The day after President Barack Obama declared cybercrime a “national emergency”, senior executives from AIG and Verizon admitted that corporate boards and management often don't know enough about the risks that cyber breaches pose.
Companies around the world increasingly rely upon each other to insure that they don't compromise each other's data—but often fail to grasp the financial risks associated with interconnectivity, Peter Hancock, President and CEO of AIG, said yesterday.
Hancock, who delivered the keynote speech to a meeting of experts and top corporate officials at the New York University Polytechnic School of Engineering, in Brooklyn, N.Y., pointed to the largest retail data breach in history, the 2013 attack on Target, as an example of the inadequate defenses common to many companies.
The Target incident was the result of a failure to recognize and protect the many access points that make troves of data susceptible to criminals, he said.
“When you look at the Target breach, who would have thought that the air conditioning system would have been the way in?” Hancock said, referring to the vulnerable third-party-run system that allowed hackers to access information related to millions of Target customers.
On Wednesday, the White House announced an executive order authorizing the Treasury Department to impose sanctions against individuals or entities, in particular those located in other countries, who launch cyber attacks.
“From now on, we have the power to freeze their assets, make it harder for them to do business with U.S. companies, and limit their ability to profit from their misdeeds,” Obama wrote in a blog post that accompanied the order and declaration of a “national emergency.”
A series of massive and costly attacks on national retailers in the last 18 months — including on Neiman Marcus, Home Depot and the arts and crafts chain Michaels — have caused the federal government and many large companies to reassess their vulnerabilities to cyber-sabotage.
Tom Finan, a senior cybersecurity strategist for the U.S. Department of Homeland Security (DHS), told a panel following Hancock's speech that it was “surprising” to discover how many companies hadn't factored the threat of cyberattacks into their emergency risk management plans.
Corporations have been forced to come to grips with the fact that they've had flawed understandings of their own vulnerabilities, said Randal Milch, an executive vice president of Verizon, during the panel.
He said Fortune 500 companies — whose board members are predominantly older than 65 — often invest in pricey risk-prevention tools, without actually identifying what needs to be fixed.
“Self-deception is the most expensive thing you're going to be dealing with,” Milch said. “So if you have a good idea of what your threat vectors are then you can start making a business decision about what you're going to spend.”

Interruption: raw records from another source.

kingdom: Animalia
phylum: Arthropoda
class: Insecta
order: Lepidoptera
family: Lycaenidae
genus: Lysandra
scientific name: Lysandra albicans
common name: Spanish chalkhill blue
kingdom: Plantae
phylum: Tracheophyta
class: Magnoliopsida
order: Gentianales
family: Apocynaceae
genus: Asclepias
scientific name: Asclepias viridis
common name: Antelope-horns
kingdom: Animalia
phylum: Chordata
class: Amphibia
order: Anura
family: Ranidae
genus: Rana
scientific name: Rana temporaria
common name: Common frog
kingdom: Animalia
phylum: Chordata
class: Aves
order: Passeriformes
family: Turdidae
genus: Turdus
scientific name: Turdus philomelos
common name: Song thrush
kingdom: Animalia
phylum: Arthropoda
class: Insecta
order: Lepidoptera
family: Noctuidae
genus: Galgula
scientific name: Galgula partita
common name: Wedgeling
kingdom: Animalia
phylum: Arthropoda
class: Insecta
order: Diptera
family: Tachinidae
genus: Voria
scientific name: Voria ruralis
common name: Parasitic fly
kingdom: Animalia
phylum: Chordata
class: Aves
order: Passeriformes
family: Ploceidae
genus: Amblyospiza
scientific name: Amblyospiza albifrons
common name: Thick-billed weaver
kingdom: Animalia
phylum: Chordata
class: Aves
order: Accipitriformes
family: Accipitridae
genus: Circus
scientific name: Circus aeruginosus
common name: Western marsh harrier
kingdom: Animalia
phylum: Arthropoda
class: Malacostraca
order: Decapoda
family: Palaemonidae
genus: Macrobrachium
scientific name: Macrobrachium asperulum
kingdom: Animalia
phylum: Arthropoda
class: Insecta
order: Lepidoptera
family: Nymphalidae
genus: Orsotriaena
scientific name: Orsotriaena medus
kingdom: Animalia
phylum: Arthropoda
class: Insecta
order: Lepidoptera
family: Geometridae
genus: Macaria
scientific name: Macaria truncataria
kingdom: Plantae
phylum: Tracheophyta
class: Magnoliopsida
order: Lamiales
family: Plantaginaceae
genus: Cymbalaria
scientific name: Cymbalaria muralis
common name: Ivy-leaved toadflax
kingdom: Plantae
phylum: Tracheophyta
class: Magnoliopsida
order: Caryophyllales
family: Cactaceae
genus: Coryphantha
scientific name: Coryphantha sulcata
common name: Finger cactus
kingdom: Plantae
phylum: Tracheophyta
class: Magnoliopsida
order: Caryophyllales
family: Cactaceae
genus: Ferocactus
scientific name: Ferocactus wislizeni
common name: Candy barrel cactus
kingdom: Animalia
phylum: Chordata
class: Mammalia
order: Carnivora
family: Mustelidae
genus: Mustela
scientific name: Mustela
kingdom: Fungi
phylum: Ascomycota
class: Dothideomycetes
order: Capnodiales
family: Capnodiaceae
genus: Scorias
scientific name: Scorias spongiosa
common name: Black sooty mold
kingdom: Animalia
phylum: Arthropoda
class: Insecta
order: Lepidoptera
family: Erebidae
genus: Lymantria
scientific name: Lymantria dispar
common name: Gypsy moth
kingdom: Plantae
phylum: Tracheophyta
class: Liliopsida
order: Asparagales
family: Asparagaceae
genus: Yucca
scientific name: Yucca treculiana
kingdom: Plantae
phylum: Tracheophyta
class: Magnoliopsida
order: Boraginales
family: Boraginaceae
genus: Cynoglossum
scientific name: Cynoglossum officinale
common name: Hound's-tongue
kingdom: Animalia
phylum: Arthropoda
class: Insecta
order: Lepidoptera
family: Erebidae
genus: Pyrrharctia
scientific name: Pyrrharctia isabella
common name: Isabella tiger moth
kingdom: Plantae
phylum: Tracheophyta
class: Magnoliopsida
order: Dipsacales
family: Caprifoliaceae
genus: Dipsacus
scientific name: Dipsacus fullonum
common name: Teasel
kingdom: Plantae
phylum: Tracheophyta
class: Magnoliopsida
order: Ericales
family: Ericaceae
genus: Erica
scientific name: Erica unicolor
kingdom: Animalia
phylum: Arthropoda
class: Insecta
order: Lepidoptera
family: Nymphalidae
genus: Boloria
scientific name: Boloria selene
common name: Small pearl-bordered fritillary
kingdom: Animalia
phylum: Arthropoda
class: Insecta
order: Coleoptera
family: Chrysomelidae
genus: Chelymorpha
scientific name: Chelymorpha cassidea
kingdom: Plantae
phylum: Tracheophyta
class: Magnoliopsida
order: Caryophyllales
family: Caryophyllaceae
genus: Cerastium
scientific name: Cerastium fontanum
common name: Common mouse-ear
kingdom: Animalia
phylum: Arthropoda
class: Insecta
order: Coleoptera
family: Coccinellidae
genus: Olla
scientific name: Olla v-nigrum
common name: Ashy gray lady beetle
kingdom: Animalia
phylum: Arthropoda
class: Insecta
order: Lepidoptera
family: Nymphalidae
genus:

As a recently galvanized corporate America begins to assess the collective threats against it, Hancock — who said AIG provides stand-alone cyber risk policies to 20,000 companies — argued it should begin examining fundamental assumptions about how they store and access information about their customers and operations.
“There's an important data architecture question that's also a business question: Does data need to be centralized?” asked Hancock.
Companies need to figure out whether to pool seemingly unrelated data “in a big lake” or keep disparate information separated and therefore harder to compromise through individual attacks.
“We insure thousands of cows in India, with micro-insurance, but we also insure satellites,” he said. “I'm not sure the cow and satellite data need to be integrated.”